La fuite des cerveaux s’accentue de manière préoccupante en Israël, atteignant des niveaux historiques entre 2024 et ce début d’année 2026. Ce phénomène n’est plus seulement une tendance économique, mais une conséquence directe de l’instabilité géopolitique et des tensions internes.
Voici les chiffres et les causes de cette accélération :
1. Des chiffres records (2024 – 2026)
Les données récentes montrent une rupture avec les cycles migratoires habituels du pays :
* Solde migratoire négatif : Pour la deuxième année consécutive, Israël enregistre un solde négatif. En 2025, plus de 69 000 Israéliens ont quitté le pays, contre seulement 19 000 retours.
* Profils hautement qualifiés : Ce ne sont pas des départs aléatoires. Environ 12 % des titulaires d’un doctorat vivaient à l’étranger fin 2024. Dans des domaines critiques comme les mathématiques, ce chiffre monte à 25 %.

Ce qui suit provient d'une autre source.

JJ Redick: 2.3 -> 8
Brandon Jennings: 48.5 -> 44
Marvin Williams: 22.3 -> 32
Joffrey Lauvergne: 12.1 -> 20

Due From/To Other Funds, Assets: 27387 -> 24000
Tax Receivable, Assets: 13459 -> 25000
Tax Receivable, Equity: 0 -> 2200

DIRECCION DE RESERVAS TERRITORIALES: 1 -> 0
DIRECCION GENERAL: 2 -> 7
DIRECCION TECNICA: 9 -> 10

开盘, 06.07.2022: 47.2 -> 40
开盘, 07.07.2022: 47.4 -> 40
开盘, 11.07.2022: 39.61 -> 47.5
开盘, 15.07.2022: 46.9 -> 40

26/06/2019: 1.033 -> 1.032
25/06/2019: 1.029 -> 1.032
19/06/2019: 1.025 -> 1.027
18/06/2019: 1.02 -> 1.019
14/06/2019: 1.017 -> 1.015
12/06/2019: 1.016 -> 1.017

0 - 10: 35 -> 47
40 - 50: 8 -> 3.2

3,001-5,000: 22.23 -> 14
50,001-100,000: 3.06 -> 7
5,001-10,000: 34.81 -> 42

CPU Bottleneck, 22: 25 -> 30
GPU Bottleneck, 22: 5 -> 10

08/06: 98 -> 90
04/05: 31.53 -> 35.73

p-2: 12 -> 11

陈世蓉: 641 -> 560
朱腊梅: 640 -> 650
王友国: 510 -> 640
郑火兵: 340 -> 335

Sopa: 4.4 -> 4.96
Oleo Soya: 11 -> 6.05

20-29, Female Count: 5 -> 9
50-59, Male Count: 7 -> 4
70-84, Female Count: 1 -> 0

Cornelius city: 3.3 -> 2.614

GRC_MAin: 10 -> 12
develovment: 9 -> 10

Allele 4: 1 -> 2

* Le secteur de la Tech : Entre octobre 2023 et juillet 2024, environ 8 300 employés de la high-tech (soit 2,1 % de la force de travail du secteur) se sont délocalisés. Ce chiffre a continué de grimper avec le conflit direct contre l’Iran en juin 2025.
2. Les causes de l’exode
Trois facteurs principaux expliquent pourquoi les « cerveaux » quittent la Startup Nation :
* L’insécurité permanente : La guerre contre le Hamas, le Hezbollah et l’escalade directe avec l’Iran (notamment les vagues de missiles de 2025 et 2026) créent un climat d’angoisse, poussant les familles avec enfants à chercher de la stabilité en Europe (Berlin, Lisbonne) ou en Amérique du Nord.
* L’instabilité politique : La réforme judiciaire de 2023 avait déjà amorcé le mouvement. Les populations laïques et libérales, qui constituent le moteur de la Tech et de l’université, craignent un changement de modèle de société.
* Le coût de la vie et l’économie : L’inflation de guerre et le fardeau fiscal croissant pour financer l’effort militaire (le déficit a atteint 7 % du PIB) rendent le quotidien difficile, même pour les hauts salaires.
3. Les conséquences pour l’avenir
Le danger pour Israël est ce que les économistes appellent une « spirale négative » :
* Pénurie de médecins et d’ingénieurs : Les hôpitaux et les centres de R&D signalent des difficultés de recrutement sans précédent en ce début 2026.
* Menace sur la croissance : La high-tech représente plus de 50 % des exportations israéliennes. Si 10 % des cadres supérieurs partent, c’est tout l’écosystème qui s’affaiblit.
* Délocalisation des entreprises : Selon une enquête récente (mars 2026), 31 % des startups israéliennes envisagent de déplacer leurs activités de R&D à l’étranger pour garantir leur continuité opérationnelle face aux rappels incessants des réservistes.
Malgré ces départs, Israël reste un pôle d’innovation majeur, et une partie de l’immigration (Alyah) en provenance de France et du Royaume-Uni compense numériquement une fraction des départs, bien que les profils ne soient pas toujours immédiatement interchangeables avec les experts sortants.